In gewissen Fällen sind Formulierungen möglich und akzeptiert, in denen sich ein Attribut eigentlich auf das Bestimmungswort bezieht, im Gebrauch aber einen Bezug auf das ganze Wort als eine Einheit hat. Beispiele sind:
das katholische Pfarrhaus
die flektierbaren Wortarten
ein atlantischer Tiefausläufer
die erweiterte Vorstandssitzung
eine deutsche Touristengruppe
Gemeint ist nicht nur das Haus des katholischen Pfarrers, sondern auch das Pfarrhaus der katholischen Gemeinde; nicht nur ein Ausläufer eines atlantischen Tiefs, sondern auch ein vom Atlantik kommender Tiefausläufer; nicht nur eine Gruppe deutscher Touristen, sondern auch eine aus Deutschland stammende Touristengruppe.

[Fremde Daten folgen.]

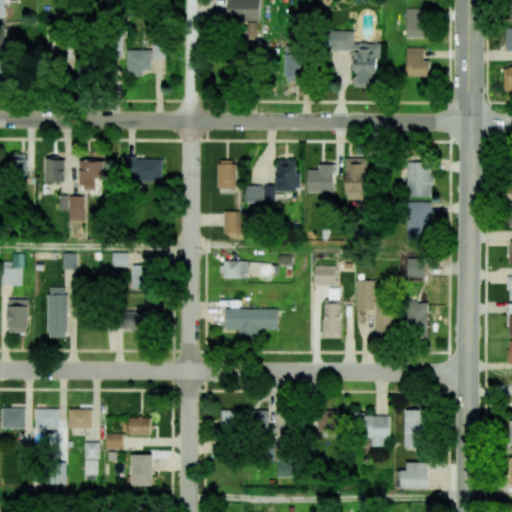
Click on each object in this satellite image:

Formulierungen dieser Art scheinen aber ausgeschlossen zu sein, wenn das Attribut gar nicht zum Grundwort passen kann. Beispiele, von denen einige in diesem Zusammenhang häufiger zitiert werden, sind:
der dreistöckige Hausbesitzer
die hölzerne Spielzeugmacherin
das kleine Kindergeschrei
schwere Unwetterwarnungen.
Diese Verbindungen sind nicht akzeptabel oder sogar unverständlich.
Der Übergang zwischen akzeptierten/akzeptablen und nicht akzeptierten/nicht akzeptablen Verbindungen dieser Art ist fließend. So ist ein deutscher Sprachexperte vielmehr ein Sprachexperte mit deutscher Staatsangehörigkeit als ein Experte in deutscher Sprache. Dahingegen finde ich die Verbindung ein deutscher Sprachblog für einen Blog zur deutschen Sprache wenn auch nicht eindeutig, so doch relativ unproblematisch. Ich vermute allerdings, dass nicht alle zum gleichen Urteil kommen.
Im Zweifelsfall vermeidet man deshalb besser solche Formulierungen. Gilt dies auch für „ein gewalttätiges Gottesbild“? – Diese Verbindung gehört eher zur Gruppe der nicht akzeptablen Formulierungen. Nur wenn man dem Adjektiv gewalttätig neben der wörtlichen Bedeutung auch eine übertragene Bedeutung durch Gewalttätigkeit gekennzeichnet zuerkennt, kann es als Attribut zu Gottesbild verwendet werden. Ich zweifle aber, ob diese Lesung von gewalttätig hier tatsächlich passt. Ich würde in diesem Fall auf zum Beispiel ein Bild eines gewalttätigen Gottes ausweichen.
Mit freundlichen Grüßen
Dr. Bopp
Guten Tag,
mir fallen zu diesem Thema auch noch ein paar Beispiele ein, über die ich schon gestolpert bin:
»Die digitale Medienausstattung an deutschen Schulen …«
Auch hier bezieht sich das Attribut (»digital«) nicht auf das Grundwort (»Ausstattung«), sondern auf das Bestimmungswort (»Medien«). Eigentlich sind ja die Medien digital und nicht die Ausstattung.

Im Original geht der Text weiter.